My First Shellcode

Lately I’ve been wanting to explore some of what I call the “black magic” of infosec, reverse engineering and shellcoding. Whenever I see some posting or article that comes out on this I always become curious and bewildered at what I’m looking at because I just don’t understand it. On Twitter I’ve been seeing @SecurityTube advertise their x86_64 Assembly and Shellcoding on Linux video course, so I decided to drop some money and learn what I can from it. I’ve yet to fully finish it, but more on that later. If I want to learn something, I usually have to do that something, get the hands on experience. I’m only about a third of the way through the course, only just going through assembly basics. But I decided to take a small break and try to write some shellcode of my own. I went exploring through the Shellcode Database and found a bit of x86 shellcode that I wanted to translate over to work on an x86_64 system. After some searching, I found one that copies /etc/passwd to /tmp/outfile written by Paolo Stivanin. Because of how trivial and simple looking the shellcode was, I decided to translate it over to work on x86_64.

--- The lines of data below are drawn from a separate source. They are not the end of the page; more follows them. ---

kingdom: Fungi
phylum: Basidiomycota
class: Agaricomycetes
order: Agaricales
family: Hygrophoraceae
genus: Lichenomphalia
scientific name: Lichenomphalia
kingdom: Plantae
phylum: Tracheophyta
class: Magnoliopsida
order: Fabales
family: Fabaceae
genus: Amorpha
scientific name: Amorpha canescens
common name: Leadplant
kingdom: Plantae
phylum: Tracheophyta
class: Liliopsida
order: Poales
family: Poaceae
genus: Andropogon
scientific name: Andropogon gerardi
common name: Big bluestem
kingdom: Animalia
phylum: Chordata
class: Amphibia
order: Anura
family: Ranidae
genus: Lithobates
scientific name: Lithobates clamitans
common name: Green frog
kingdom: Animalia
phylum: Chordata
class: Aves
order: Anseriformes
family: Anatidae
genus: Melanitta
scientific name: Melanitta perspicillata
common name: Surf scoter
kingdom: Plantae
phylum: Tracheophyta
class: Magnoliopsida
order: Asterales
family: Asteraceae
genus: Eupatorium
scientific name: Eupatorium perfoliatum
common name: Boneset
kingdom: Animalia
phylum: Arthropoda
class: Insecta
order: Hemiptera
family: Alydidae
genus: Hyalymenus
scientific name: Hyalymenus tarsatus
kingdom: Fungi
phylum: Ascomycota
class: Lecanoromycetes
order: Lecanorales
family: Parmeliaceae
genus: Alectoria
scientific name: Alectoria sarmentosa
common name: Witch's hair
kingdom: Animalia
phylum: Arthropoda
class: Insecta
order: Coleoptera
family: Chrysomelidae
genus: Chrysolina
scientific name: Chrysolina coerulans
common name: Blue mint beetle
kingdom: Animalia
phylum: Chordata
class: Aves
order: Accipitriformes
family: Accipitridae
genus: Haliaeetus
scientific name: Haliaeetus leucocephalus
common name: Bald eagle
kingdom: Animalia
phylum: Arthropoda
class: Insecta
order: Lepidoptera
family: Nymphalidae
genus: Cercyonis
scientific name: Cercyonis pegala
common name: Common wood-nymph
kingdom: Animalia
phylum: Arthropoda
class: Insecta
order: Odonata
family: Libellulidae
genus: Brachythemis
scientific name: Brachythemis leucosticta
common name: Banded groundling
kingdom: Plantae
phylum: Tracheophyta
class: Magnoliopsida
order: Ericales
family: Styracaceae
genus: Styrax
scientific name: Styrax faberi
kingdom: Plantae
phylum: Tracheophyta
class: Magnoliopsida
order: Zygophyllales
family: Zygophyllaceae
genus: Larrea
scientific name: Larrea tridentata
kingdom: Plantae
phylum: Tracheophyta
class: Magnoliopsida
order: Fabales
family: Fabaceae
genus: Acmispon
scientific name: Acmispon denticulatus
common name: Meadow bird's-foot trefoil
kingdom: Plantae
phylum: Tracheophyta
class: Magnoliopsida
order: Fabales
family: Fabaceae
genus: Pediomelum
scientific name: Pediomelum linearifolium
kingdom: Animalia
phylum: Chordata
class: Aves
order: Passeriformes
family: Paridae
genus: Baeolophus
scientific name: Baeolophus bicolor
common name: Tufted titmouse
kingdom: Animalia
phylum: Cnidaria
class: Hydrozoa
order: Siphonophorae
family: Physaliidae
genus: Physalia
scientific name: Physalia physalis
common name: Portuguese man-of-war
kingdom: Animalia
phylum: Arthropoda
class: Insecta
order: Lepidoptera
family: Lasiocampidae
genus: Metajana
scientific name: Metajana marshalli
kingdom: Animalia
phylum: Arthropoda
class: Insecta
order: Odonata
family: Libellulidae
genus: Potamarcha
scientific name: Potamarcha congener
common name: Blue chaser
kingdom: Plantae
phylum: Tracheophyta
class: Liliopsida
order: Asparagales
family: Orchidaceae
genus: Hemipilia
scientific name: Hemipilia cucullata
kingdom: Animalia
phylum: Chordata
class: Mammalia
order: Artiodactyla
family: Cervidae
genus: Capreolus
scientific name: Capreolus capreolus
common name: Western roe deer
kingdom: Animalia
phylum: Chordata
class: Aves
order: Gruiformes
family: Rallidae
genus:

After a few days of constant Googling and debugging and spending more time in gdb I’d care to admit, I finally got a working bit of shellcode that works on x86_64 Linux that copies the contents of /etc/passwd to /tmp/outfile. It is sitting at 118 bytes and contains no null bytes, so you’ll be able to inject it when necessary. I know it is nothing super fancy but it works and hopefully it can be found useful to someone.

For those that are interested in dissecting the following code, it is using the sys_open, sys_read, and sys_write syscalls. This might be able to use some optimization, so if anyone finds anything please let me know!